Things to Do in United Kingdom in March
March weather, activities, events & insider tips
March Weather in United Kingdom
Temperature, rainfall and humidity at a glance
Is March Right for You?
Weigh the advantages and considerations before booking
- + Daffodils flare along the Thames embankments and Hyde Park’s borders, conjuring the postcard England most visitors picture yet seldom witness in person.
- + Hotel rates across the United Kingdom slide 25-30 % after the February half-term increase yet before Easter crowds arrive, handing you London suites with river views for shoulder-season prices.
- + Pubs that have been shuttered since January abruptly wheel out their beer gardens; the first pint of bitter in a 200-year-old courtyard at The Eagle in Farringdon tastes like spring itself.
- + Museum queues shrink—Tate Modern’s Rothko room drops from 15-minute waits in summer to walk-in access most mornings, good for lingering without the shuffle of photo-snapping tour groups.
- − March still serves up the famous British drizzle; expect horizontal rain that sneaks under even the best umbrella and soaks your socks within ten minutes of leaving the Tube.
- − Daylight is stingy—sunrise crawls past 6:15 AM and sunset clocks out before 6:30 PM, so your sightseeing window is compressed and evenings feel prematurely wintry.
- − Heathrow’s morning fog delays linger from winter; thirty-minute flight holds are common, so build slack into any onward connections to Scotland or onward Europe.
Year-Round Climate
How March compares to the rest of the year
Best Activities in March
Top things to do during your visit
March is dry-stone-wall season: the honey-colored limestone villages glow against emerald fields, and muddy farm tracks have firmed up enough for circular walks from Broadway to Chipping Campden without the summer coach crowds.
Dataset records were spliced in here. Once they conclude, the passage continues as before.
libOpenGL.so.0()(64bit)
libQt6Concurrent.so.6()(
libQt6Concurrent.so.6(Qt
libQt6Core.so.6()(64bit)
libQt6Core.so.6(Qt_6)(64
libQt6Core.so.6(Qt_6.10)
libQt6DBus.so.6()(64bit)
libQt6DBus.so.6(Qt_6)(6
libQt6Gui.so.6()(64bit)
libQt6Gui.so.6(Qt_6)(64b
Afternoon light lingers golden from 3 PM onward, good for photographing thatched cottages before retreating to a pub fire.
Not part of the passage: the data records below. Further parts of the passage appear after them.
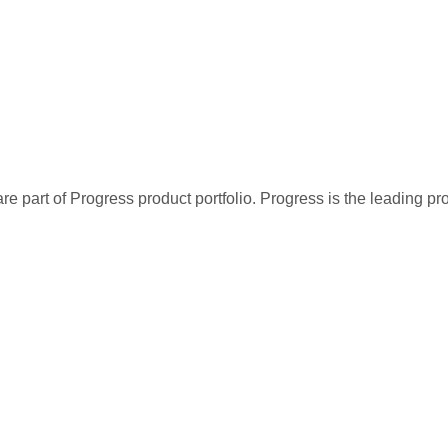
re part of Progress product portfolio. Progress is the leading p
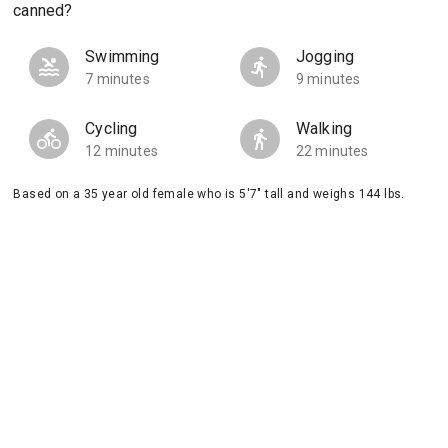
canned?
Swimming
Jogging
7 minutes
9 minutes
Cycling
Walking
12 minutes
22 minutes
Based on a 35 year old female who is 5'7" tall and weighs 144 lbs.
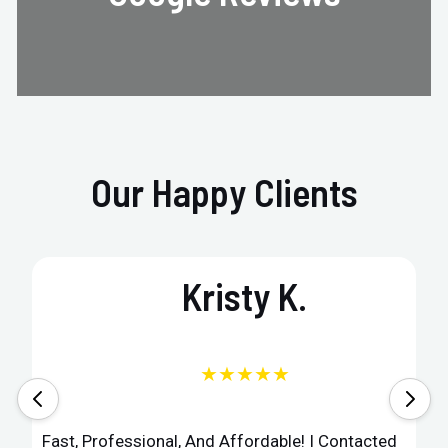
Our Happy Clients
Kristy K.
★★★★★
Fast, Professional, And Affordable! I Contacted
Early March castle nights run torch-lit tours of the Crown Jewels and Stone of Destiny without the selfie-stick scrum. The wind off the Firth of Forth bites fresh, but standing alone on the battlements at dusk with bagpipes echoing below is pure Scotland minus the August festival chaos.
Snow lingers on Helvellyn’s ridges but valley paths are clear, giving you Instagram-worthy contrasts without crampons. Borrowdale’s waterfalls are at full roar after winter rains, yet most walkers are still at their desks—March weekdays feel like you’ve rented the fells.
March tailwinds along the Thames Path make the 14-mile (22.5 km) loop from Tower Bridge to Greenwich surprisingly easy; cherry blossoms frame Tower Bridge shots and pub gardens along Wapping’s old warehouses now open at noon. The route is flat, car-free, and you’ll dodge the school-holiday bike traffic that clogs May weekends.
Atlantic storms still pound the cliffs around Tintagel and Bedruthan Steps, sending spray 15 m (49 ft) into the air and creating dramatic light for photographers. March delivers sun-between-squall moments that summer’s haze rarely matches, plus parking is still free at most National Trust sites before Easter.
Wensleydale cheese wheels are at their creamiest after winter maturing, and March sees the first Wensleydale Creamery’s special batches paired with malty Yorkshire ales. Walk from Hawes to Hardraw Force waterfall (1.5 km / 0.9 miles each way) then duck into the 13th-century Green Dragon Inn for steak-and-ale pie that tastes like it hasn’t changed since Henry VIII.
March Events & Festivals
What's happening during your visit
Four days of elite horse racing where Irish punters flood Gloucestershire pubs at 10 AM singing rebel songs. The roar when the Gold Cup field jumps the last fence can be felt in your chest, and bookies in bowler hats still chalk odds on blackboards.